Hello World!

Well, hi there!

This is one of those 'I've been meaning to do this forever' kind of things. I feel like I've had all the tools in my toolbox, but never the exact amount of time or motivation. But here it is. I decided to make my first post a little meta: some of the nuts and bolts of how I actually came to develop this blog.

First of all, I needed somewhere to host this thing. As luck turned out, I recently went through the work of developing my website. Using Github's pages feature was a natural choice. I'm still a bit of a website noob, so (at the time of writing), I'm just using the extended domain mattgidden.com/blog. One day I'll get a better grasp on subdomains and look to make it rather blog.mattgidden.com or some such. I have the feeling that the ghpages-all-in-one-website approach may be limiting there.

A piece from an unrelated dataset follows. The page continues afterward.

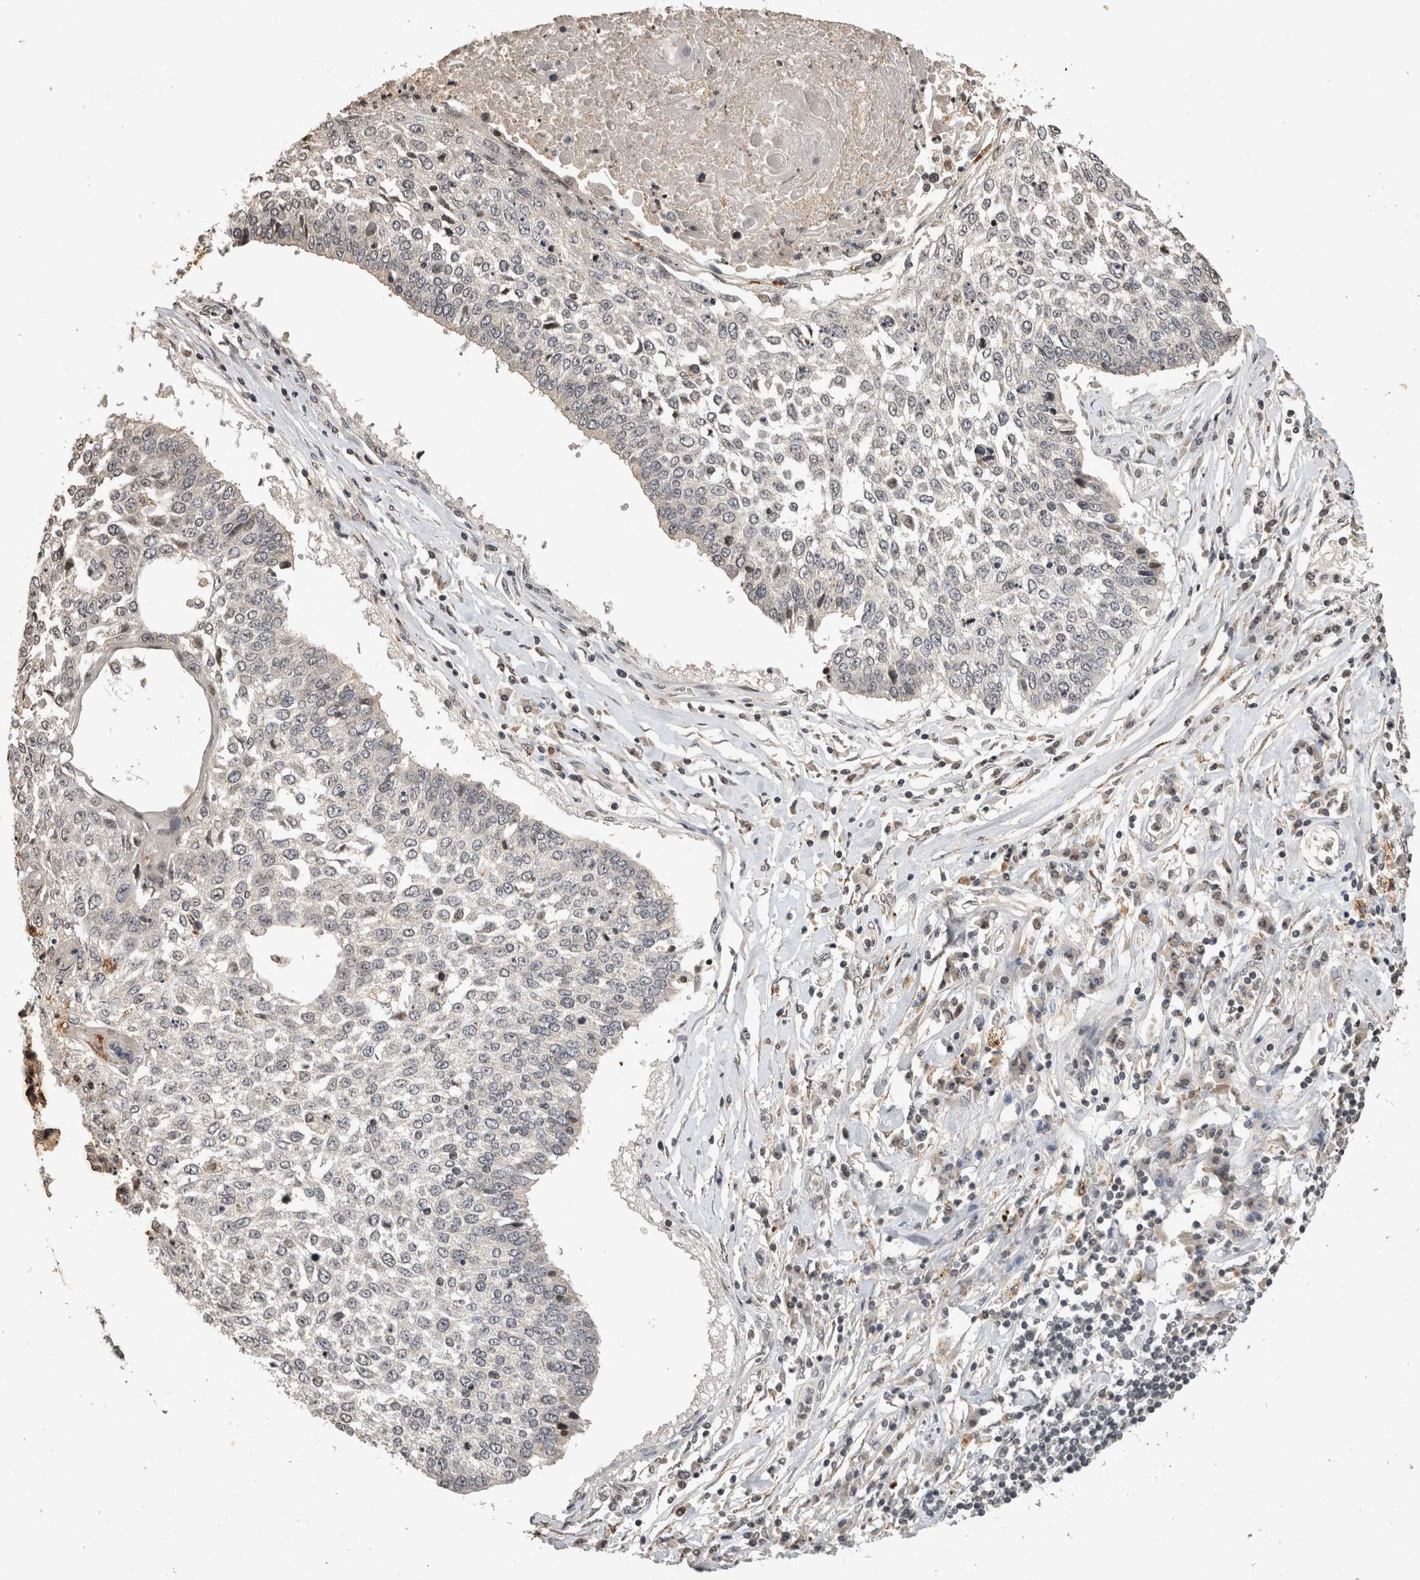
{"staining": {"intensity": "negative", "quantity": "none", "location": "none"}, "tissue": "lung cancer", "cell_type": "Tumor cells", "image_type": "cancer", "snomed": [{"axis": "morphology", "description": "Normal tissue, NOS"}, {"axis": "morphology", "description": "Squamous cell carcinoma, NOS"}, {"axis": "topography", "description": "Cartilage tissue"}, {"axis": "topography", "description": "Bronchus"}, {"axis": "topography", "description": "Lung"}, {"axis": "topography", "description": "Peripheral nerve tissue"}], "caption": "Immunohistochemistry (IHC) of lung cancer (squamous cell carcinoma) shows no positivity in tumor cells.", "gene": "HRK", "patient": {"sex": "female", "age": 49}}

How do you say 'notebook' in French?

In any case, the next question was what blog static website generator service to use. I really only looked at two:

  1. Jekyll
  2. Pelican

My initial thought was "Why not Jekyll? You get automatic ghpages support!", but (un)fortunately, my use case was a bit more complicated. Since I'm using Github as my only (free) webhosting service, I need it to support all of my websites. Not only was I interested in having a blog, but I also wanted to host my Sphinx-generated Cyclopts project documentation. This ran afoul of a major design decision in Jekyll and the way Sphinx generates websites: Jekyll doesn't publish directories that start with a _, and Sphinx generates websites with exactly those kinds of directories. The answer? Bypass Jekyll. The consequence? We bypassed Jekyll.

But, lo, we get a nice benefit. You see, Jekyll has no native ReST support. It has a plugin, but I found it hard to use. I happen to write a lot of ReST, and I wanted to write this blog in ReST.

Enter Pelican. It had everything I wanted: an easy build system, easy content discovery, a getting started executable, and an html layout that fits in seamlessly with a ghpages repo with a .nojekyll file in it.

Makefiles are amazing things

I actually keep my blog repository separate from my website repo, and I only keep html in my website repository. My local copy of each is in ~/personal/site and ~/personal/blog, respectively. Accordingly, I had to update the blog repos Makefile with the following lines:

# override default output dir

# doc publishing variables
DOCREPOURL      = git@github.com:gidden/gidden.github.io
DOCREPODIR      = ~/personal/site

# this should likely go at the end -- other targets use OUTPUTDIR
        @echo "Updating $(DOCHTMLDIR) with current documentation."
        test -d $(DOCREPODIR) || git clone $(DOCREPOURL) $(DOCREPONAME) && \
        test ! -d $(TMPDOCDIR) || rm -r $(TMPDOCDIR) && \
        mkdir -p $(TMPDOCDIR) && \
        cp -r $(BUILDDIR)/* $(TMPDOCDIR) && \
        cd $(DOCREPODIR) && git pull origin master && \
        test ! -d $(DOCHTMLDIR) || rm -r $(DOCHTMLDIR) && \
        mkdir -p $(DOCHTMLDIR) && mv $(TMPDOCDIR)/* $(DOCHTMLDIR) && \
        rm -r $(TMPDOCDIR)/ && \
        cd $(DOCREPODIR) && git add $(DOCHTMLDIR) && \
        if [ -n "$$(git status $(DOCHTMLDIR) --porcelain)" ]; \
        then git commit -m "updated $(DOCUPDATENAME) html" && git push origin master; \
        @echo "$(DOCHTMLDIR) updated and pushed to $(DOCREPOURL)."
.PHONY: publish

Now, any time I write a new blog post, I can publish it with a simple

$ make html && make publish

I need an interior decorator

Or some time and a desire more front-end design practice. The css they give you is pretty ugly. But I have frisbee to play, so I'll leave that for another time!